ESAS NO : …/213 Esas
KARAR NO : 2021/619
DAVA : Tazminat (Ölüm Ve Cismani Zarar Sebebiyle Açılan Tazminat)
DAVA TARİHİ : 25/03/…
KARAR TARİHİ : 07/10/2021

Mahkememizde görülmekte olan Tazminat (Ölüm Ve Cismani Zarar Sebebiyle Açılan Tazminat) davasının yapılan açık yargılaması sonunda,
GEREĞİ DÜŞÜNÜLDÜ:
DAVA: Davacı vekili mahkememize sunmuş olduğu dava dilekçesinde, … günü davacıların yolcu konumunda olduğu, davalı … …’ün sevk ve idaresindeki … plakalı ticari taksinin seyir halindeyken davalı sürücünün direksiyon hakimiyetini kaybetmesi sonucu arcın orta refüje çarptığını, bu çarpmanın etkisiyle aracın taklalar atarak durduğunu, kaza sonucunda davacıların özürlü kalacak şekilde yaralandıklarını, kaza mahallinde tutulan kaza tespit tutanağında yapılan tespite göre davalı …’ün asli kusurlu bulunduğunu, kaza sonrasında Antalya Cumhuriyet Başsavcılığı tarafından …/… Esas sayılı soruşturma dosyası kapsamında yürütülen soruşturmanın halen devam ettiğini, davacıların büyük acı çekmelerine neden olduğunu ve halen sonuçları devam eden yüksek olasılıkla da gelecekte de sonuçlarının devam edeceği anlaşılan kaza nedeniyle davacıların her biri için yarı ayrı olmak üzere şimdilik 3.050,00 TL maddi, davacıların her biri için ayrı ayrı 100.000,00 TL manevi tazminat talebinin kabulünü, yargılama giderleri ile vekalet ücretinin karşı tarafa yükletilmesine karar verilmesini dava ve talep etmiştir.
Davalı … şirketi mahkememize sunmuş olduğu cevap dilekçesinde, Davaya konu kazaya karışan … plaka sayılı araç müvekkil … nezdinde … numaralı Trafik Sigorta Poliçesi ile …/… tarihleri arasında sigortalı olduğunu, müvekkili şirketin Zorunlu Mali Sorumluluk Sigortası gereğince dava konusu zararlara ilişkin olarak sorumluluğu poliçe limiti ile sınırlı olup sigortalı araç sürücüsünün kusuru oranında ve zarar nispetinde olduğunu, Poliçeye müstenit müşterek müteselsil sorumluluğumuz poliçe limitiyle sınırlı olmakla beraber; masraf, vekâlet ücreti sorumluluklarının da bu miktara isabet eden oranlarda olduğunu, Poliçe limitinin maktuen ödenecek rakam değildir.

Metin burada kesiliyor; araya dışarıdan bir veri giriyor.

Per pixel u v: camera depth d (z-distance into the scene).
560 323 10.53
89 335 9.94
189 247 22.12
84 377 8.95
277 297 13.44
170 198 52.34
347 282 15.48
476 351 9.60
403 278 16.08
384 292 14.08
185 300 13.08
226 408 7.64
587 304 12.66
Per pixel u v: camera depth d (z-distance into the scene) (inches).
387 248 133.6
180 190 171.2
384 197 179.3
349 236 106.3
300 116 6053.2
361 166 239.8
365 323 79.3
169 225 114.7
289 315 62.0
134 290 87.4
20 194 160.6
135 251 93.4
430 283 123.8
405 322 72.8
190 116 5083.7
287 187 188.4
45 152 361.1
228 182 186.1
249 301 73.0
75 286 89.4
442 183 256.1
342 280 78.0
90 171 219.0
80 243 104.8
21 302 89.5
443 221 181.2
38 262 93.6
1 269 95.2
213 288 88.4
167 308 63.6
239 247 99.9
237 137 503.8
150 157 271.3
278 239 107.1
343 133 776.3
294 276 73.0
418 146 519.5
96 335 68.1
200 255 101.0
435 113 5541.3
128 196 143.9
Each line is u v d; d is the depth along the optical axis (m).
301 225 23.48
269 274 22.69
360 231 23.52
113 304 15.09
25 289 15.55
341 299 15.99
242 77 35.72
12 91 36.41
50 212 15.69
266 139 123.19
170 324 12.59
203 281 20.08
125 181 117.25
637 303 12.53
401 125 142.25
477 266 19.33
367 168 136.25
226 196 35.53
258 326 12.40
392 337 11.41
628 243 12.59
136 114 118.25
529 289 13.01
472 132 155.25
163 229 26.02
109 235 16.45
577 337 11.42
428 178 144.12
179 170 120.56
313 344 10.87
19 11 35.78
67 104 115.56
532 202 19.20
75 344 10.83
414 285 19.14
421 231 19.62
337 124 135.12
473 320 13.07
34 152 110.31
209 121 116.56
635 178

Poliçe limiti üzerindeki zararlardan müvekkil şirketin sorumluluğu bulunmadığını, bu sebeplerle ve kabul anlamına gelmemekle beraber kazaya sebep olan olayda öncelikle kusur durumunun tespiti (gerekmektedir. davacı taratın sigortalımız araç sürücüsüne raci kusur ve zararı kanıtlayamaması halinde müvekkil şirketin sorumluluğundan söz edilemez davacı — vekili müvekkilleri … ile …’ın daimi sakatlığının bulunduğunu iddiası ile müvekkil şirketten sakatlık tazminatı talep ettiklerini ancak özürlülük ölçütü, sınıflandırılması ve özürlülere verilecek sağlıkkurulu raporları hakkındaki yönetmeliğe göre,(resmi gazete 30 mart2013-28603) kişinin tüm tedavileri tamamlandıktan sonra sakatlığın 12ay boyunca stabil ve kalıcı olması gerekmektedir. bu nedenle davacının kalıcı bir sakatlığının olup olmadığının tespit edilmesi gerektiğini, ayrıca sağlık kurulu raporlarınında yönetmeliğe uygun olarak düzenlenmelidir. bu yönleriyle de davacı vekilinin beyanlarını kabul etmediklerini, dava konusu kaza … tarihinde meydana gelmis olup kaza tarihi üzerinden henüz 12 ay geçmediğinden davacı vekilinin daimi sakatlık iddialarının reddi gerektiğini, meydana gelen kaza nedeniyle davacılar tarafından yapılmış olan masraflardan (geçici iş göremezlik gideri, geçici ve sürekli iş göremezlik dönemine ait tedavi giderleri) nin müvekkili şirketin sorumlu tutulamayacağını, “davacılar için talep edilen ulaşım masrafları ise karayolu motorlu araçlar zorunlu mali sorumluluk sigorta poliçesiteminatı kapsamına girmediğinden iş bu istemin de reddi gerektiğini, bu nedenlerle davanın reddini, yargılama giderleri ile vekalet ücretinin karşı tarafa yükletilmesine karar verilmesini talep etmiştir.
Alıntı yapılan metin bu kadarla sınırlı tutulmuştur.